Why would the Fed go to a negative interest rate when it is currently paying banks to keep reserves? If anything, the Fed would first decide to stop paying banks an interest rate. I have no idea if this would make much of a difference in lending, as banks are still rightfully scared to lend out money to just anyone.

If banks do start lending out their excess reserves, then the money will multiply through the economy through the fractional reserve lending process. This would likely lead to extremely high price inflation, which the Fed does not want because it would take away its ability to play around with the economy and to fund Congress’ massive deficits.

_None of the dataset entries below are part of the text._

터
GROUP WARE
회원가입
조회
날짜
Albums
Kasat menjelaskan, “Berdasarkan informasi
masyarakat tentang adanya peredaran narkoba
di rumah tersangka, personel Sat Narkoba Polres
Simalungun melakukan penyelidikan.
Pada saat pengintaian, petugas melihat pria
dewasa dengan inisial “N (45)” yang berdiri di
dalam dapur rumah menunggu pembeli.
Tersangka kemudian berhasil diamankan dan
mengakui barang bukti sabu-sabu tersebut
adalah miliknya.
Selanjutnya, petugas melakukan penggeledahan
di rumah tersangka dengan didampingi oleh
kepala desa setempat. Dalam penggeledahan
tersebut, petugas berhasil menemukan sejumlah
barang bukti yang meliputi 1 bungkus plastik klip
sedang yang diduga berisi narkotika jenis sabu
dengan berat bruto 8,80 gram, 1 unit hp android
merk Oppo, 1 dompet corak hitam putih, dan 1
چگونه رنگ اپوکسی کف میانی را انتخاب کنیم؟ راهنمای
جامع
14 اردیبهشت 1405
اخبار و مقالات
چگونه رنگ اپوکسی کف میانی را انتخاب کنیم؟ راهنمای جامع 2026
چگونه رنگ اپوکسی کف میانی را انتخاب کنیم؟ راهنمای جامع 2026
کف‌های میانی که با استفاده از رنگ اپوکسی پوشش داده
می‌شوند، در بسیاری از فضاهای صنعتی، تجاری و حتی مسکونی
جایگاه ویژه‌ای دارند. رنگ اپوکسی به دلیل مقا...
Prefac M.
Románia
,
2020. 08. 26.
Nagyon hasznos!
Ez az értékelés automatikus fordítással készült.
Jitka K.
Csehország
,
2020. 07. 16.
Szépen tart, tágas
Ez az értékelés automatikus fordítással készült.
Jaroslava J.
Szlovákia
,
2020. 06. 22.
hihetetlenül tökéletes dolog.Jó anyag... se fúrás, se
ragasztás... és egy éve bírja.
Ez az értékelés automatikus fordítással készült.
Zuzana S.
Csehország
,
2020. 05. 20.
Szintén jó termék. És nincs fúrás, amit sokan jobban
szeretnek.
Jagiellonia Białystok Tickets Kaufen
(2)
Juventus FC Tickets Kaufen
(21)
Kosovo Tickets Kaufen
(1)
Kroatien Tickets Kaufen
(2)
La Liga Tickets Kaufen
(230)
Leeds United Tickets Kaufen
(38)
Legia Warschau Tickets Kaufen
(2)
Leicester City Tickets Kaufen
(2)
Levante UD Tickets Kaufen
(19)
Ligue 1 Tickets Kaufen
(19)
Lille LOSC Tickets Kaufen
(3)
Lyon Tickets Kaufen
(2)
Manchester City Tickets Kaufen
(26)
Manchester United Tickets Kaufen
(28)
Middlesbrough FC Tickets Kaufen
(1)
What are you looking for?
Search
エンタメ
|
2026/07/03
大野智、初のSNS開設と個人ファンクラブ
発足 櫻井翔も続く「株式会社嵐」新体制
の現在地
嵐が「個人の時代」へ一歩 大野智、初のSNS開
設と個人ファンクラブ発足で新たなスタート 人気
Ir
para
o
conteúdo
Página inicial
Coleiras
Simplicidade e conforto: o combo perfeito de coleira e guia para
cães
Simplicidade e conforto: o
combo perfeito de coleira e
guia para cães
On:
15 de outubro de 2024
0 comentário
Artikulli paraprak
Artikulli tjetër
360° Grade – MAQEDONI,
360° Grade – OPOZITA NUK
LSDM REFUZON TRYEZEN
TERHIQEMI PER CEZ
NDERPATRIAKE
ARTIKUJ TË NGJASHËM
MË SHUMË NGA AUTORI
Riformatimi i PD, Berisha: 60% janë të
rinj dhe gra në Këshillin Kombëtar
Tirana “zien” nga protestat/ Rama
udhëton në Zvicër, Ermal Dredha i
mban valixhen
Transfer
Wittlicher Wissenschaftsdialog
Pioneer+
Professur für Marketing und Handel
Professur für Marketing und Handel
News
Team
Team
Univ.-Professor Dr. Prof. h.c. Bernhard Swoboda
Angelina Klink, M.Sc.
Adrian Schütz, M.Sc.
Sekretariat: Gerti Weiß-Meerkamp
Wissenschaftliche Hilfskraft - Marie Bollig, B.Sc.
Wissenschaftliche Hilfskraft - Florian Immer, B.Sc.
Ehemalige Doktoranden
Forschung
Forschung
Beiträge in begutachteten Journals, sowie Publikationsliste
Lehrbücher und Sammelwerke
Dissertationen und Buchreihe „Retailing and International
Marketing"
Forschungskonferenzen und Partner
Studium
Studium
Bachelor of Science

At this point in time, I see no reason for the Fed to change its policies from its point of view. It is content with an economy chugging along, even at a slow pace, along with perceived low price inflation.

Things Could Change

The Fed is always attempting a balancing act between inflation and a struggling economy. The Keynesians believe it is sometimes a choice between one or the other. They think if the economy is doing poorly, then inflation must be increased to help the economy — even though this whole idea was proven wrong in the 1970s.

While we may eventually see a depressed economy and high price inflation, I think it is a question of which one becomes more of a problem first for the Fed.

If the economy is looking really bad and price inflation is still relatively low, then the Fed could eventually do something similar to the ECB and impose negative interest rates. We just aren’t there yet.

When the Fed starts to become desperate in trying to raise prices, that will be our signal to become desperate in getting out of U.S. dollars — our signal to move more heavily into hard assets such as real estate and gold and to avoid dollar-denominated assets such as U.S. bonds.

We really do live in unprecedented times, and the ECB is providing us with another Keynesian experiment that can only end in disaster.